Strange behavior of groupBy

Question

I am wondering why the following call of groupBy does not work: My predicate is x < y, so I expect [1, 6] to be a group, but instead, Haskell put [1, 6, 4, 2] into a group.

Prelude Data.List> groupBy (\x y -> x < y) [8,5,3,2,1,6,4,2]
[[8],[5],[3],[2],[1,6,4,2]]

More strangely, when I change the last number to -2, I expect the same behavior as in the above example. That is, since both 2 and -2 are less than 4, I expect that in the result [1, 6, 4, -2] would make up a group. But instead, This time, Haskell put -2 to be a group.

Prelude Data.List> groupBy (\x y -> x < y) [8,5,3,2,1,6,4,-2]
[[8],[5],[3],[2],[1,6,4],[-2]]

Do I have a wrong understanding of groupBy?

Answer 1

In the implementation of the groupBy, x is always the first item of the sublist. Indeed, groupBy is implemented as:

groupBy                 :: (a -> a -> Bool) -> [a] -> [[a]]
groupBy _  []           =  []
groupBy eq (x:xs)       =  (x:ys) : groupBy eq zs
                           where (ys,zs) = span (eq x) xs

especially the span (eq x) is important here, since x will be the first item of a new group.

Since x is thus not the previous value in the list. If we thus run groupBy with the list [5, 3, 2, 1, 6, 4, -2], we get:

list	current list	x=?	check with	outcome
[5,3,2,1,6,4,-2]	[8]	8	/	/
[5,3,2,1,6,4,-2]	[8]	8	5	False
[3,2,1,6,4,-2]	[5]	5	/	/
[3,2,1,6,4,-2]	[5]	5	3	False
[3,2,1,6,4,-2]	[3]	3	/	/
[2,1,6,4,-2]	[3]	3	2	False
[2,1,6,4,-2]	[2]	2	1	False
[1,6,4,-2]	[2]	2	/	/
[1,6,4,-2]	[2]	2	1	False
[6,4,-2]	[1]	1	/	/
[4,-2]	[1,6]	1	6	True
[-2]	[1,6,4]	1	4	True
[]	[-2]	-2	/	/

Especially the case where we compare x=1 and y=4 is important. If x was only the previous value, we should start generating a new list, but since x is the first item of the list, that is not the case.

Normally you should only work with an equivalence relation ~ [wiki], such relation is:

1. reflexive: so x ~ x is true;
2. symmetric: so x ~ y if and only if y ~ x; and
3. transitive: so x ~ y and y ~ z implies that x ~ z.

Your equivalence relation is not reflexive, nor is it symmetric. This is thus not a valid function to work with groupBy.

Answer 2

The conceptual definition of groupBy p l is that it yields sublists of l such that for each xs in l, you have

all (==True) [p x y | x<-xs, y<-xs]

IOW, each sublist should be part of an equivalence class of p. That notion only makes sense if p is an equivalence relation. In particular, you need p x y ≡ p y x, and the defining equation also assumes that p x x is always true.

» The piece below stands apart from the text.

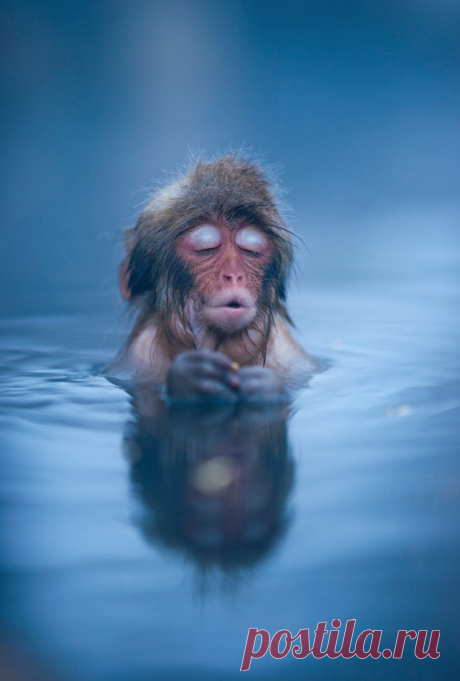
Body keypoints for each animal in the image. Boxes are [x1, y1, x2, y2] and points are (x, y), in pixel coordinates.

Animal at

The implementation in the standard libraries shows that idea quite clearly: each x:ys list in the result has ys defined by the span of elements that are equivalent to x by the relation. So in your case, you get 1:[6,4,2], where 6,4,2 are all greater than 1.

Evidently, groupBy doesn't actually check p x y for all pairs of elements in the result lists, so this really only makes sense if p is indeed an equivalence relation.

What you expected the idea to be – and IMO this is not unreasonable – is that only for all x,y such that x is the left neighbour of y, you want p x y to hold. This is in general a weaker condition, but if p is an equivalence relation then it actually implies the original condition, because such a relation also is transitive. So maybe the implementation should actually be

groupBy' :: (a -> a -> Bool) -> [a] -> [[a]]
groupBy' _ [] = []
groupBy' _ (x:l) = (x:xs) : zss
 where (xs,zss) = case l of
        [] -> ([],[])
        zs@(y:_)
         -> let ys:zss' = groupBy' p zs
            in if p x y then (ys, zss')
                        else ([], ys:zss')

(This could be simplified a bit, but then it wouldn't be as lazy as the old implementation.)